Emission rate and chemical state estimation by 4-dimensional variational inversion
Abstract. This study aims to assess the potential and limits of an advanced inversion method to estimate pollutant precursor sources mainly from observations. Ozone, sulphur dioxide, and partly nitrogen oxides observations are taken to infer source strength estimates. As methodology, the four-dimensional variational data assimilation technique has been generalised and employed to include emission rate optimisation, in addition to chemical state estimates as usual objective of data assimilation. To this end, the optimisation space of the variational assimilation system has been complemented by emission rate correction factors of 19 emitted species at each emitting grid point, involving the University of Cologne mesoscale EURAD model. For validation, predictive skills were assessed for an August 1997 ozone episode, comparing forecast performances of pure initial value optimisation, pure emission rate optimisation, and joint emission rate/initial value optimisation.
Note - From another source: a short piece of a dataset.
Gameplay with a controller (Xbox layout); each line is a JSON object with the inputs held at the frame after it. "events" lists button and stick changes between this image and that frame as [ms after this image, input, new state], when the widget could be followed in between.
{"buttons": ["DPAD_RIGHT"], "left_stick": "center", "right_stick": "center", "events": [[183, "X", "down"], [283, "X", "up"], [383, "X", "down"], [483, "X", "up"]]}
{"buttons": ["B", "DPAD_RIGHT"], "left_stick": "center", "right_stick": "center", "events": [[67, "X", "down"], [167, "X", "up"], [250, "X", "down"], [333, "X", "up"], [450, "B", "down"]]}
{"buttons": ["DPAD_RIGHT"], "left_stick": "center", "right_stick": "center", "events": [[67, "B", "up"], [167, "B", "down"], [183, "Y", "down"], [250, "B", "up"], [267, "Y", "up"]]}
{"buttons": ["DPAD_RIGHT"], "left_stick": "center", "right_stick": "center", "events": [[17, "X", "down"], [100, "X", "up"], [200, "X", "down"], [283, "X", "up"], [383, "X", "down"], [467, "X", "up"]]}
Validation procedures rest on both measurements withheld from data assimilation and prediction skill evaluation of forecasts after the inversion procedures. Results show that excellent improvements can be claimed for sulphur dioxide forecasts, after emission rate optimisation. Significant improvements can be claimed for ozone forecasts after initial value and joint emission rate/initial value optimisation of precursor constituents. The additional benefits applying joint emission rate/initial value optimisation are moderate, and very useful in typical cases, where upwind emission rate optimisation is essential. In consequence of the coarse horizontal model grid resolution of 54 km, applied in this study, comparisons indicate that the inversion improvements can rest on assimilating ozone observations only, as the inclusion of NOx observations does not provide additional forecast skill. Emission estimates were found to be largely independent from initial guesses from emission inventories, demonstrating the potential of the 4D-var method to infer emission rate improvements. The study also points to the need for improved horizontal model resolution to more efficient use of NOx observations.